[[ DATA FOR ANALYSIS, beginning ]]

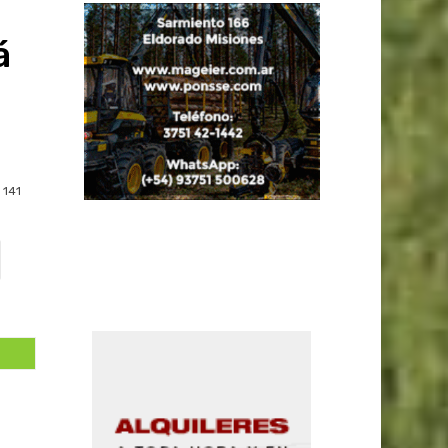
á
141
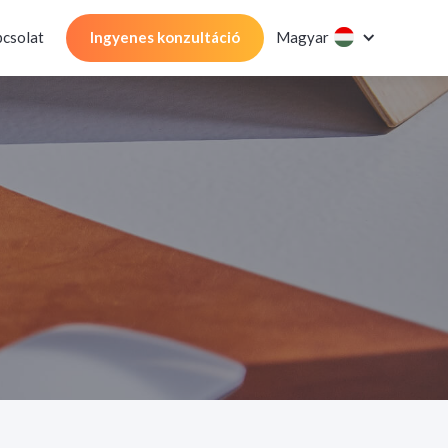
csolat
Ingyenes konzultáció
Magyar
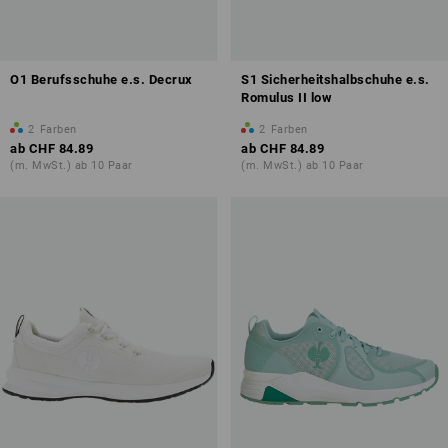
O1 Berufsschuhe e.s. Decrux
S1 Sicherheitshalbschuhe e.s.
Romulus II low
2
Farben
2
Farben
ab
CHF 84.89
ab
CHF 84.89
(m. MwSt.) ab 10 Paar
(m. MwSt.) ab 10 Paar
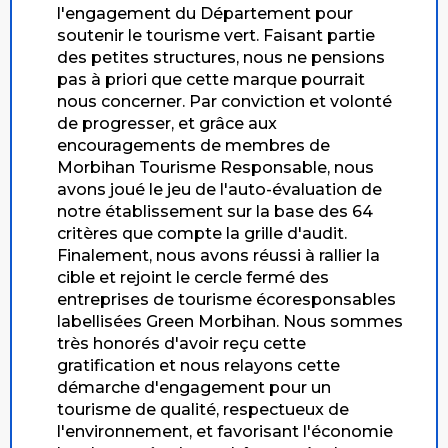
l'engagement du Département pour
soutenir le tourisme vert. Faisant partie
des petites structures, nous ne pensions
pas à priori que cette marque pourrait
nous concerner. Par conviction et volonté
de progresser, et grâce aux
encouragements de membres de
Morbihan Tourisme Responsable, nous
avons joué le jeu de l'auto-évaluation de
notre établissement sur la base des 64
critères que compte la grille d'audit.
Finalement, nous avons réussi à rallier la
cible et rejoint le cercle fermé des
entreprises de tourisme écoresponsables
labellisées Green Morbihan. Nous sommes
très honorés d'avoir reçu cette
gratification et nous relayons cette
démarche d'engagement pour un
tourisme de qualité, respectueux de
l'environnement, et favorisant l'économie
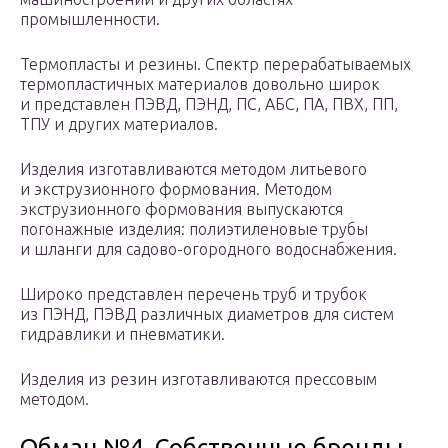
промышленности.
Термопласты и резины. Спектр перерабатываемых
термопластичных материалов довольно широк
и представлен ПЭВД, ПЭНД, ПС, АБС, ПА, ПВХ, ПП,
ТПУ и других материалов.
Изделия изготавливаются методом литьевого
и экструзионного формования. Методом
экструзионного формования выпускаются
погонажные изделия: полиэтиленовые трубы
и шланги для садово-огородного водоснабжения.
Широко представлен перечень труб и трубок
из ПЭНД, ПЭВД различных диаметров для систем
гидравлики и пневматики.
Изделия из резин изготавливаются прессовым
методом.
Обман №4. Собственные бренды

[[ DATA FOR ANALYSIS, end ]]

Extract the text from each listing above, reproducing every line character for character and in the same order. Leave the pictures out of your answer.

á
141
csolat
Ingyenes konzultáció
Magyar
O1 Berufsschuhe e.s. Decrux
S1 Sicherheitshalbschuhe e.s.
Romulus II low
2
Farben
2
Farben
ab
CHF 84.89
ab
CHF 84.89
(m. MwSt.) ab 10 Paar
(m. MwSt.) ab 10 Paar
l'engagement du Département pour
soutenir le tourisme vert. Faisant partie
des petites structures, nous ne pensions
pas à priori que cette marque pourrait
nous concerner. Par conviction et volonté
de progresser, et grâce aux
encouragements de membres de
Morbihan Tourisme Responsable, nous
avons joué le jeu de l'auto-évaluation de
notre établissement sur la base des 64
critères que compte la grille d'audit.
Finalement, nous avons réussi à rallier la
cible et rejoint le cercle fermé des
entreprises de tourisme écoresponsables
labellisées Green Morbihan. Nous sommes
très honorés d'avoir reçu cette
gratification et nous relayons cette
démarche d'engagement pour un
tourisme de qualité, respectueux de
l'environnement, et favorisant l'économie
промышленности.
Термопласты и резины. Спектр перерабатываемых
термопластичных материалов довольно широк
и представлен ПЭВД, ПЭНД, ПС, АБС, ПА, ПВХ, ПП,
ТПУ и других материалов.
Изделия изготавливаются методом литьевого
и экструзионного формования. Методом
экструзионного формования выпускаются
погонажные изделия: полиэтиленовые трубы
и шланги для садово-огородного водоснабжения.
Широко представлен перечень труб и трубок
из ПЭНД, ПЭВД различных диаметров для систем
гидравлики и пневматики.
Изделия из резин изготавливаются прессовым
методом.
Обман №4. Собственные бренды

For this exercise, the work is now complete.